Will Not Be Blue 2

- Blue Alert II - NOT The Next Anjani Album
As I Was Saying To Anjanikins,
After receiving a dozen emails asking me about the long-impending Anjani album, I put into motion a cleverly devious investigatory strategy. Using a listening device that could also transmit, I surreptitiously dialed her number and slyly asked her “What’s up with the new album?”
Faced with that type of sophisticated interrogation, she soon spilled the beans.
Well, a few beans at least.
It’s About Time
Those of you who follow the adventures of Anjani may know that once upon a time in lala land, this album was originally scheduled for completion early this year. The rate limiting step, it turns out, was not writer’s block.
Psychiatrists use the term, “overdetermined” to indicate an effect (e.g., an emotion, an element of a dream) that has multiple causes, any of which might be sufficient to account for the effect. One might analogously consider Anjani’s efforts to develop the songs on this album overinspired.
In the past year, Anjani has sequentially invested herself in at least three distinct and independent projects she felt confident would result in an album.
The good news for those of us waiting for the final product is that it appears that none of these schemes were aborted because they were found to be unworkable but because a better concept came along.
The most recent delay has an odder origin.
After putting together a playlist suitable for the album, hiring musicians, and the 27,442 other details of creating a CD, including recording the tracks, Anjani, who had been working with a voice coach, found her vocal range and strength had improved so markedly that those already recorded songs possessed significant potential that could be realized only by reworking them and performing them with her newfound capacity.

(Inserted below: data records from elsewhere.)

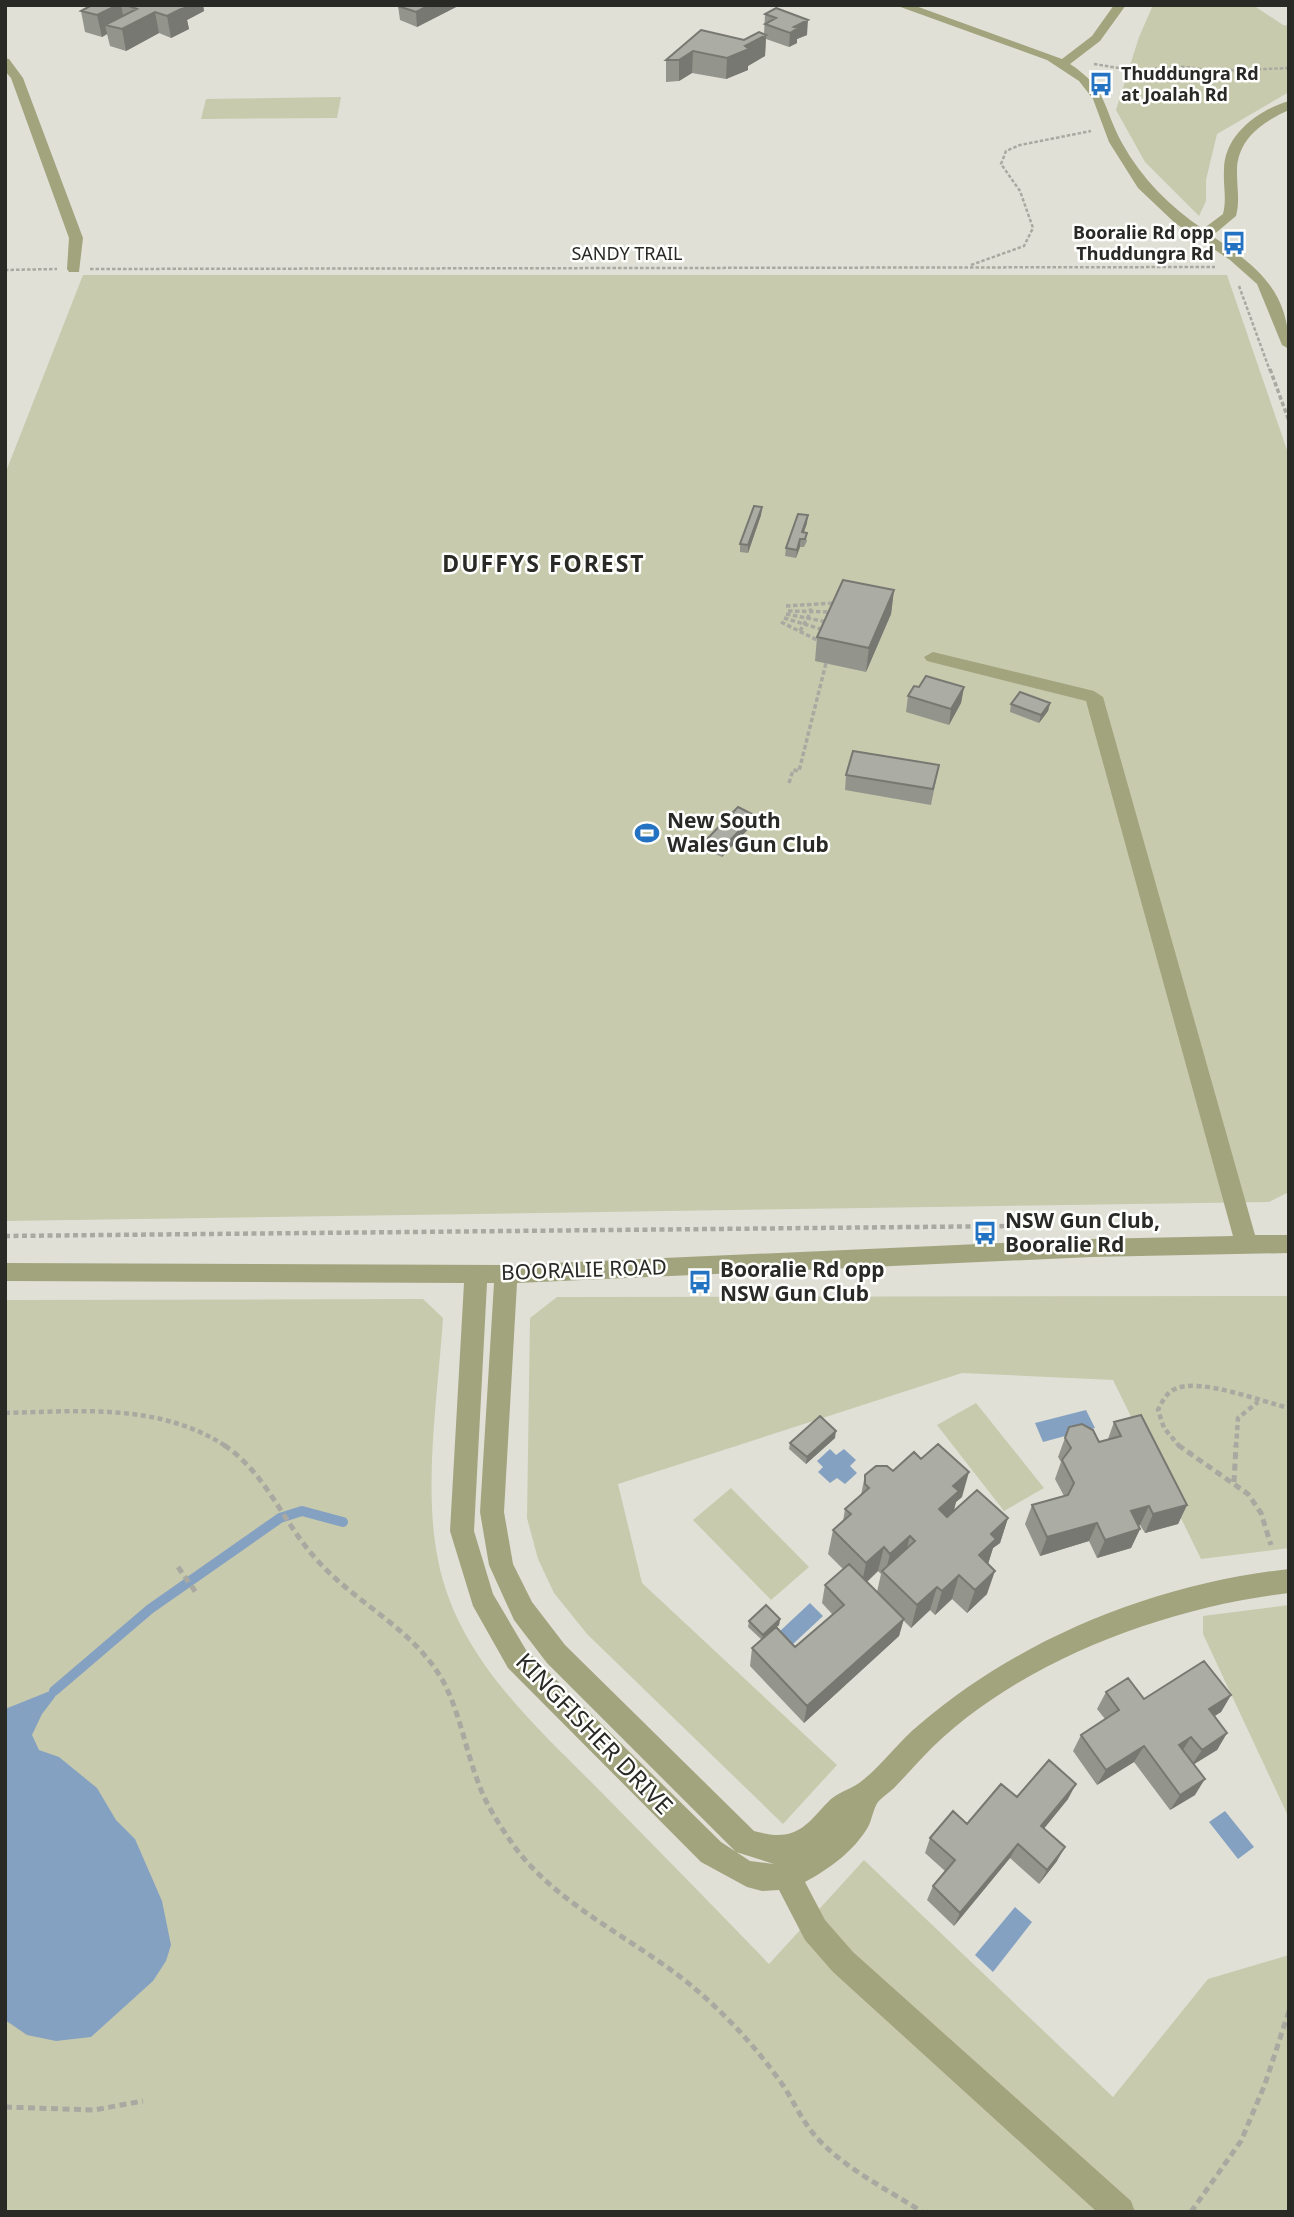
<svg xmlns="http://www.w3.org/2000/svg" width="1294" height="2217" font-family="'Noto Sans',sans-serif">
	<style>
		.green { fill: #c8caad }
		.water { fill: #85a1c2 }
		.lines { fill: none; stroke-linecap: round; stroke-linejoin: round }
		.stream { stroke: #85a1c2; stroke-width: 10 }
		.path-far3 { stroke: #a9a9a1; stroke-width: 2.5; stroke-dasharray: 3.5 2; stroke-linecap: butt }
		.path-far2 { stroke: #a9a9a1; stroke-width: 3.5; stroke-dasharray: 4.5 2.5; stroke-linecap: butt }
		.path-far1 { stroke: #a9a9a1; stroke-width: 4.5; stroke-dasharray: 5 3.5; stroke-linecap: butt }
		.path { stroke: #a9a9a1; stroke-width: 5; stroke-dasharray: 7 4.5; stroke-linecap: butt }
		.minor { fill: #a2a47e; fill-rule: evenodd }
		.wall { fill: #93948c; fill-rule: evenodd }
		.shaded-wall { fill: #787872 }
		.building { fill: #abaca3; stroke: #787872; stroke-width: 2 }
		.labels { text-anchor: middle; stroke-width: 5; stroke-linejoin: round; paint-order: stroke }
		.far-poi-label { font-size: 18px; font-weight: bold; fill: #292a26; stroke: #fffffe; text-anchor: start }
		.far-street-label { font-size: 18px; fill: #292a26; stroke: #fffffe }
		.poi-label { font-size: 21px; font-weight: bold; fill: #292a26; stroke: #fffffe; text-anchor: start }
		.street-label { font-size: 21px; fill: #292a26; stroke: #fffffe }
		.far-district-label { font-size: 23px; font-weight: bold; letter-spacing: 2px; fill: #292a26; stroke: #fffffe }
		.near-street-label { font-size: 24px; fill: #292a26; stroke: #fffffe }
	</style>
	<rect width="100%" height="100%" fill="#e0e0d7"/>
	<path class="green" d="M1153 5H1253L1283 25 1289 26V92L1217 134 1206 180V201L1199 216 1145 162 1116 110 1139 37Z
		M341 97 337 118 201 119 206 99Z
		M83 275H1227L1289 456V1192L1269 1202 5 1221V474Z
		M1289 1296V1548L1201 1559 1113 1380 962 1373 618 1484 642 1583 837 1765 783 1824 587 1634 554 1593 538 1559 527 1518 530 1318 557 1297Z
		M423 1299 443 1318C438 1395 423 1485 438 1560 458 1662 541 1730 610 1801 663 1855 716 1909 769 1964L864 1860 1113 2097 1208 1979 1289 1955V2212H5V1300Z
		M976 1403 1044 1488 1004 1511 937 1425Z
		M731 1488 809 1567 771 1600 693 1520Z
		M1289 1605V1818L1203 1634V1616Z"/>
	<path class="water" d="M1086 1410 1095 1428 1043 1442 1035 1423Z
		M830 1449 836 1455 844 1449 856 1460 850 1466 857 1473 845 1484 837 1478 830 1483 818 1472 823 1467 817 1461Z
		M810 1603 823 1616 792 1645 779 1632Z
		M50 1691 55 1694V1697L42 1714 32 1735 39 1750 59 1757 97 1788 116 1820 135 1839 162 1901 171 1945 166 1961 153 1981 91 2037 56 2041 27 2035 5 2020V1709Z
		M1225 1811 1254 1847 1238 1859 1209 1822Z
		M1015 1907 1032 1922 993 1972 975 1955Z"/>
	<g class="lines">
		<path class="stream" d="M54 1691 150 1609 280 1518 302 1511 343 1522"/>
		<path class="path-far3" d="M1094 64 1137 71 1178 66 1216 71 1289 68
			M971 265 1024 246 1033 228 1020 191 1001 164 1006 151 1020 145 1091 131
			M90 269 1215 267
			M5 270 57 269
			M1239 286 1270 371"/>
		<path class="path-far2" d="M1270 369 1289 421
			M786 606 834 603
			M788 611 833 612
			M786 614 827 622
			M784 618 824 630
			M781 622 819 641
			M800 631 811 612 809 605
			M789 783 793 770 799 771 826 663"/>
		<path class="path-far1" d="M5 1236 1015 1226
			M5 1413C81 1411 161 1403 227 1447
			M1180 1447 1164 1428 1158 1410C1162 1402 1166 1393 1175 1389 1199 1377 1263 1402 1289 1408
			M1236 1447 1238 1418 1258 1402"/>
		<path class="path" d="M224 1445C267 1474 283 1523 317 1560 356 1604 413 1628 443 1681 460 1713 465 1748 478 1782 486 1805 500 1826 514 1846 561 1910 643 1942 701 1994 731 2020 757 2049 780 2081 793 2099 802 2122 818 2139 847 2170 887 2189 922 2212
			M1178 1445 1248 1494 1261 1513 1271 1545
			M1234 1482 1236 1445
			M178 1567 197 1594
			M5 2107 94 2110 143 2101
			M1191 2212 1241 2141 1265 2084 1289 2011"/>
		<path class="minor" d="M895 5H913L1062 59 1092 36 1114 5H1126L1100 41 1070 64C1108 89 1103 108 1122 143 1142 179 1170 207 1203 229L1223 214C1227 199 1223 185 1224 170 1224 135 1258 110 1289 101V110C1262 122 1236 140 1237 173 1237 188 1240 201 1236 216L1212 236C1257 266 1289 291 1289 349L1282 345 1257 284 1230 260 1175 223 1138 188 1109 142 1093 99 1079 81 1047 60Z
			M5 58 9 59 23 78 83 238 79 272H69L67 269 69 238 11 78 5 71Z
			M933 652 1094 691 1103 697 1255 1235H1289V1253L1092 1257 517 1283 504 1512 513 1564 532 1602 565 1645 754 1831C766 1834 779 1837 791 1833 808 1828 819 1810 831 1799 841 1791 854 1788 863 1780 884 1763 899 1741 920 1724 1022 1637 1156 1584 1289 1569V1593C1164 1607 1011 1664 923 1757 913 1767 904 1778 894 1788 889 1793 882 1797 878 1802 873 1809 872 1820 868 1827 854 1851 829 1869 805 1882L825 1920 853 1952 1131 2201 1135 2212H1097L833 1972 805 1940 779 1890 762 1891 747 1887 701 1862 508 1668 473 1606 450 1531 464 1283 5 1281V1263L506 1265 1092 1239 1233 1236 1086 701 927 661 924 657ZM487 1283H494L480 1512 489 1565 514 1620 547 1663 736 1852 774 1864 750 1861 721 1842 526 1650 493 1594 474 1531Z"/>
	</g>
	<path class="wall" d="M92 5H203L204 11 187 20 189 29 171 38 159 33 126 51 110 46 107 34 102 37 85 32 81 11Z
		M460 5 417 27 400 20 398 6Z
		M776 8 807 35 797 39V43L789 47 766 39 765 56 748 66V70L726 79 692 73 679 81 666 82V60L701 30 744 40 764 34 765 14Z
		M762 507 761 515 748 553 740 552V544Z
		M807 523 804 532 807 541 804 547H800L796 558 785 556 786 548Z
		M894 590 891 614 866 672 815 661 817 637Z
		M919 687H964L961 703 949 725 906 712 908 696Z
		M1050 703 1048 711 1039 723 1010 712 1011 704Z
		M939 765 931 805 845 790 846 775Z
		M754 823 722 857 705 849V841Z
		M1114 1422 1187 1505 1178 1524 1145 1533 1140 1525 1138 1526 1140 1529 1131 1548 1097 1558 1089 1541 1040 1556 1025 1524 1032 1505 1064 1496 1055 1479 1061 1462 1058 1457 1065 1438 1099 1442 1108 1439Z
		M835 1438 806 1464 789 1449 790 1443Z
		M893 1471 962 1497 956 1502 954 1511 1008 1518 1000 1543 993 1548 988 1564 987 1594 967 1613 952 1599 935 1615 930 1610 911 1628 903 1620 899 1636 804 1723 750 1666 752 1648 762 1640 748 1627 749 1621 780 1619 779 1625 776 1627 795 1647 832 1614 822 1603 825 1585 843 1569 828 1554 833 1530 843 1521 845 1509 861 1495 865 1475ZM878 1571 881 1574 877 1592 867 1582Z
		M1106 1692 1144 1699 1231 1695 1221 1712 1214 1716 1227 1733 1217 1750 1194 1764 1195 1795 1170 1810 1134 1762 1097 1785 1073 1751 1081 1735 1105 1719 1097 1709Z
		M1017 1797 1068 1799 1044 1828 1057 1861 1039 1884 1010 1858 954 1926 927 1900 933 1886 945 1871 925 1853 930 1838 967 1824Z"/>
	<path class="shaded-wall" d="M118 5H121L125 25H105L107 34 102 37 97 15Z
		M174 5H203L204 11 187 20 189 29 171 38 167 16Z
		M430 5H460L417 27 416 12Z
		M155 12 159 33 126 51 122 29Z
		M808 20 807 35 797 39V43L789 47 790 33 794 27Z
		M766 35 765 56 748 66V70L726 79 727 58 745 46Z
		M693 51 692 73 679 81V60Z
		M762 507 761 515 748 553V545Z
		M808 515 807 523 801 540 802 532Z
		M800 539V547L796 558 797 550Z
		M894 590 891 614 866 672 869 648Z
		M964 687 961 703 949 725 951 709Z
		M1050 703 1048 711 1039 723 1041 715Z
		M754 815V823L722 857V849Z
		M836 1431 835 1438 806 1464 807 1457Z
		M969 1472 962 1497 956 1502 952 1516 933 1534 939 1509 953 1486Z
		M1187 1505 1178 1524 1145 1533 1153 1514Z
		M1149 1506 1140 1525 1123 1530 1131 1511Z
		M1008 1518 1000 1543 993 1548 988 1564 971 1579 979 1555 991 1534Z
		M1097 1523 1089 1541 1040 1556 1047 1537Z
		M1140 1529 1131 1548 1097 1558 1105 1540Z
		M910 1536 904 1560 885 1574 890 1554Z
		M884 1547 878 1571 861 1587 866 1563Z
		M995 1571 987 1594 967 1613 975 1590Z
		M959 1575 952 1599 935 1615 942 1591Z
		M937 1587 930 1610 911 1628 917 1605Z
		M780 1619 779 1625 762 1641 763 1635Z
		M904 1619 899 1636 804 1723 807 1706Z
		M1231 1695 1221 1712 1199 1726 1209 1709Z
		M1227 1733 1217 1750 1191 1766 1202 1750Z
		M1191 1737 1181 1753 1179 1745Z
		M1144 1746 1134 1762 1097 1785 1106 1770Z
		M1205 1779 1195 1795 1170 1810 1180 1795Z
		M1076 1784 1068 1799 1034 1841 1041 1826Z
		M1018 1844 1010 1858 954 1926 960 1913Z
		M1065 1847 1057 1861 1039 1884 1047 1870Z"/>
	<path class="building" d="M92 5H118L97 15 81 11Z
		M126 5H179L185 7 167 16 155 12 122 29 105 25 137 9Z
		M399 5H430L416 12 398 6Z
		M776 8 808 20 794 27 798 28 790 33 765 24 776 18 765 14Z
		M701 30 744 40 759 32 766 35 745 46 749 49 727 58 693 51 679 60H666Z
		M754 506 762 507 748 545 740 544Z
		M798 514 808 515 802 532 807 533 805 539H800L797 550 786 548Z
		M843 580 894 590 869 648 817 637Z
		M926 676 964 687 951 709 908 696 914 686 919 687Z
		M1020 692 1050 703 1041 715 1011 704Z
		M853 751 939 765 933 789 846 775Z
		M738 807 754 815 722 849 705 841Z
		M1141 1415 1187 1505 1153 1514 1149 1506 1131 1511 1140 1529 1105 1540 1097 1523 1047 1537 1032 1505 1068 1495 1074 1483 1062 1460 1071 1448 1065 1438 1069 1427 1082 1424 1093 1430 1099 1442 1121 1436 1114 1422Z
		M820 1416 836 1431 807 1457 790 1443Z
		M938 1444 969 1472 953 1486 959 1491 939 1509 947 1517 977 1490 1008 1518 991 1534 996 1539 979 1555 995 1571 975 1590 959 1575 942 1591 937 1587 917 1605 882 1571 915 1541 910 1536 890 1554 884 1547 866 1563 833 1530 851 1514 845 1509 869 1488 865 1484V1475L876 1466H887L893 1471 914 1452 921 1459Z
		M849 1564 904 1619 807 1706 752 1648 776 1627 795 1647 844 1605 825 1585Z
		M766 1605 780 1619 763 1635 749 1621Z
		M1204 1661 1231 1695 1209 1709 1227 1733 1202 1750 1191 1737 1179 1745 1205 1779 1180 1795 1144 1746 1106 1770 1081 1735 1119 1710 1106 1692 1128 1678 1144 1699Z
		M1049 1760 1076 1784 1041 1826 1065 1847 1047 1870 1018 1844 960 1913 933 1886 955 1860 930 1838 953 1811 967 1824 1001 1784 1017 1797Z"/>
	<defs>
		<g id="bus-bare" transform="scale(1.89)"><path d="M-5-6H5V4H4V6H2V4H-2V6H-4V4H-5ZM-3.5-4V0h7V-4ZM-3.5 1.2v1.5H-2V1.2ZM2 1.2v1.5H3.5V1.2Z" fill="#2473c2" stroke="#fffffe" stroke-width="2.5" paint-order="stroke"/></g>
		<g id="stadium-bare" transform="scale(1.89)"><path d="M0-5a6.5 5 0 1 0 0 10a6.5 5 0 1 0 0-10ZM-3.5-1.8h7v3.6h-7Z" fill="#2473c2" stroke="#fffffe" stroke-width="2.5" paint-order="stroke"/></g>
	</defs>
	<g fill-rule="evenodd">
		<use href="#bus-bare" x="1101" y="84"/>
		<use href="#bus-bare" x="1234" y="243"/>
		<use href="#stadium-bare" x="647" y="833"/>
		<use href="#bus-bare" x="985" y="1233"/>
		<use href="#bus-bare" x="700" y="1282"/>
	</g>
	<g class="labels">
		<g class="far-poi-label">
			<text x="1121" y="80">Thuddungra Rd<tspan x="1121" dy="21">at Joalah Rd</tspan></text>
			<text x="1214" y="239" text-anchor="end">Booralie Rd opp<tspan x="1214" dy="21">Thuddungra Rd</tspan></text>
		</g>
		<g class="far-street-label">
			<text x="627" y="260">SANDY TRAIL</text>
		</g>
		<g class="poi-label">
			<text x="667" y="828">New South<tspan x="667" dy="24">Wales Gun Club</tspan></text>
			<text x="1005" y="1228">NSW Gun Club,<tspan x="1005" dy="24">Booralie Rd</tspan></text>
			<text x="720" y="1277">Booralie Rd opp<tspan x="720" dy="24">NSW Gun Club</tspan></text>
		</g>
		<g class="street-label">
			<text transform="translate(584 1270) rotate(-2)" y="7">BOORALIE ROAD</text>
		</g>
		<g class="far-district-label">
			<text x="544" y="572">DUFFYS FOREST</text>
		</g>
		<g class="near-street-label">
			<text transform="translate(594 1734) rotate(46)" y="8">KINGFISHER DRIVE</text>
		</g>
	</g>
	<rect width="1294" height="2217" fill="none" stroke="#292a26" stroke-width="14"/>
</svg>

Yep, the current wait is the result not of an entertainer’s injury or illness impairing the capacity to perform but because of an improvement in that entertainer’s skills.
With only moderate haranguing from me, Anjani volunteers a guarded, hedged judgment that the album will be released no later than the end of this year.
Content and Style
Anjani is less explicit about what the next album will be than what it will not be.
For example, Anjani’s next album will not be Blue Alert II. Blue Alert is a gorgeous set of songs that are so intrinsically private and powerful that it is impossible to imagine them being performed anywhere other than the most intimate venues.
Further, …
Anjani’s Next Album Will Also Not Be
… a reprise of her first album, Anjani (above) or her second, The Sacred Names (below), which was, like Blue Alert, produced by Leonard Cohen.
The new album will, in fact, be significantly different from any of her previous efforts.1
Anjani slots the songs in a genre once called “soft rock” - before that once highly valued category was subsumed and eviscerated by the amorphous blob known as “adult contemporary” - with portions of folk, world music, and jazz added to the mix.
Perhaps more intriguing than her precise words was Anjani’s enthusiasm about the forthcoming album. While she has never been less than gracious and generous when we’ve written or talked, this conversation was striking for the animation and genuine excitement she demonstrated as she spoke of the flow of the work and songs that wrote themselves, leading her rather than her constructing them.
More mundane but, I would contend, just as significant is the sustained and ongoing work that has been the hallmark of her involvement in this album. This is distinctly atypical of her usual style which she has outlined this way:
“I quickly discovered that I did not have the wherewithal to sit in a practice room for four, six, eight hours a day. This is not in my nature - and it has, unfortunately, continued to the present day. “I’m notoriously uninspired when it comes to practicing,” she said. “But give me a deadline and, two days before, I’ll sit down and work my butt off.”2
The most striking comment, however, occurred as our conversation was ending with bit of social chitchat (e.g., “How are the kids?” “How’s Leonard?” “Is the weather nice out there.?”). Anjani paused for a moment and, referring to the songs destined for the new album, commented, with a lilt to her voice,
It’s the kind of music that makes you feel like dancing
- and I want to feel like dancing.
It was the strangest thing, but I was absolutely convinced that dancing was exactly what she was doing that moment.
Which made me feel like dancing too.
Footnotes
- From her response to my suggestion, it also seems safe to rule out a Bluegrass tinged blend of ska, blues, and grunge performed by Anjani, Junior Brown, and Hannah Montana, backed by an 41 piece all girl, all accordion band.↩
- Breathing easy in her own style by Bernard Perusse, The Gazette, June 1, 2006↩
























1 response so far ↓
1 apolinary // Aug 28, 2008 at 6:24 pm
Ah, so it’s gonna be a disco-dance album. At last!